# Estimating pose from images using a deep conditional latent variable model

In [None]:
%load_ext autoreload
%autoreload 2
%matplotlib inline

from deep_lvm_pose_tracking import vae
from deep_lvm_pose_tracking.vae import VAE
from deep_lvm_pose_tracking import toy_data as toy
from deep_lvm_pose_tracking import notebook_utils as nu

import numpy as np
import matplotlib.pyplot as plt

import torch
from torch.utils.data import DataLoader, Subset
device = 'cuda' if torch.cuda.is_available() else "cpu"
print(f'Pytorch: Train with {device}')
device = torch.device(device)
torch.manual_seed(42)

import sys
import os
from functools import partial

from IPython.display import HTML, display, Markdown
from IPython.core.debugger import set_trace

# you might have to start the visdom server manually.
cmd = sys.executable + ' -m visdom.server&'
os.system(cmd)
plotter = nu.VisdomLinePlotter(env_name='main')
print("Started server on port:", plotter.viz.port)

import time
t0 = time.time()

## The problem in its simplest form: introducing hierarchical toy data

In [None]:
N = 360000
batch_size = 128
d = 64  # image edge length
img_shape = (d, d)

bone_lengths, key_marker_width = nu.make_bonelengths_and_width()
poses = nu.make_poses(N=N)

# generate training data
h = toy.HierarchyImages(angles=poses, bone_lengths=bone_lengths,
                        key_marker_width=key_marker_width,
                        img_shape=img_shape)

# data loader for easy batching
data_loader = DataLoader(h, batch_size=batch_size, shuffle=True, num_workers=4,
                         drop_last=True)

poses_val = nu.make_poses(N=N//10)

h_val = toy.HierarchyImages(angles=poses_val, bone_lengths=bone_lengths,
                            key_marker_width=key_marker_width,
                            img_shape=img_shape)

val_loader = DataLoader(h_val, batch_size=batch_size, shuffle=False, num_workers=4,
                        drop_last=True)

→ PROVIDED RECORDS

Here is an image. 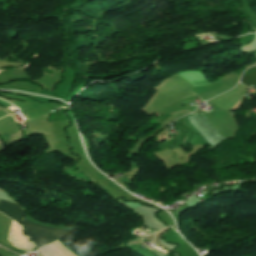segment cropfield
Here are the masks:
<instances>
[{
	"mask_svg": "<svg viewBox=\"0 0 256 256\" xmlns=\"http://www.w3.org/2000/svg\"><path fill=\"white\" fill-rule=\"evenodd\" d=\"M23 229L34 241L37 248L59 239L70 232L68 229H56L40 226L26 219L23 222Z\"/></svg>",
	"mask_w": 256,
	"mask_h": 256,
	"instance_id": "1",
	"label": "crop field"
},
{
	"mask_svg": "<svg viewBox=\"0 0 256 256\" xmlns=\"http://www.w3.org/2000/svg\"><path fill=\"white\" fill-rule=\"evenodd\" d=\"M199 118L198 114L188 117V120L195 126L196 129L204 136V138L212 145L216 146L223 138L205 119L204 115Z\"/></svg>",
	"mask_w": 256,
	"mask_h": 256,
	"instance_id": "2",
	"label": "crop field"
},
{
	"mask_svg": "<svg viewBox=\"0 0 256 256\" xmlns=\"http://www.w3.org/2000/svg\"><path fill=\"white\" fill-rule=\"evenodd\" d=\"M0 211L19 224H21L25 214L19 206L4 200L0 202Z\"/></svg>",
	"mask_w": 256,
	"mask_h": 256,
	"instance_id": "3",
	"label": "crop field"
},
{
	"mask_svg": "<svg viewBox=\"0 0 256 256\" xmlns=\"http://www.w3.org/2000/svg\"><path fill=\"white\" fill-rule=\"evenodd\" d=\"M241 82L248 86L254 85L256 88V68L252 67L248 71L244 72Z\"/></svg>",
	"mask_w": 256,
	"mask_h": 256,
	"instance_id": "4",
	"label": "crop field"
}]
</instances>
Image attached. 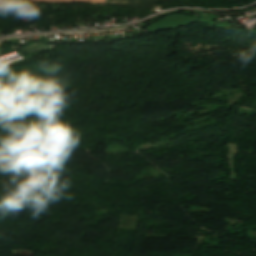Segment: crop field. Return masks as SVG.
I'll return each mask as SVG.
<instances>
[{
    "mask_svg": "<svg viewBox=\"0 0 256 256\" xmlns=\"http://www.w3.org/2000/svg\"><path fill=\"white\" fill-rule=\"evenodd\" d=\"M155 1L159 0H107V5L145 7Z\"/></svg>",
    "mask_w": 256,
    "mask_h": 256,
    "instance_id": "obj_1",
    "label": "crop field"
},
{
    "mask_svg": "<svg viewBox=\"0 0 256 256\" xmlns=\"http://www.w3.org/2000/svg\"><path fill=\"white\" fill-rule=\"evenodd\" d=\"M33 1H45V2H75V1H86L89 2V0H31ZM91 2H104V0H91Z\"/></svg>",
    "mask_w": 256,
    "mask_h": 256,
    "instance_id": "obj_2",
    "label": "crop field"
},
{
    "mask_svg": "<svg viewBox=\"0 0 256 256\" xmlns=\"http://www.w3.org/2000/svg\"><path fill=\"white\" fill-rule=\"evenodd\" d=\"M0 9H4L2 0H0Z\"/></svg>",
    "mask_w": 256,
    "mask_h": 256,
    "instance_id": "obj_3",
    "label": "crop field"
}]
</instances>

→ THE TASK
According to the pose-estimation notebook, why is the generated training data passed to a DataLoader? Explain in one to three sentences. The records are separate material and are not connected to the text above.

→ TASK RESPONSE
The training data is passed to a DataLoader for easy batching. The loader serves it in batches of 128, shuffled, with four workers and drop_last set to True.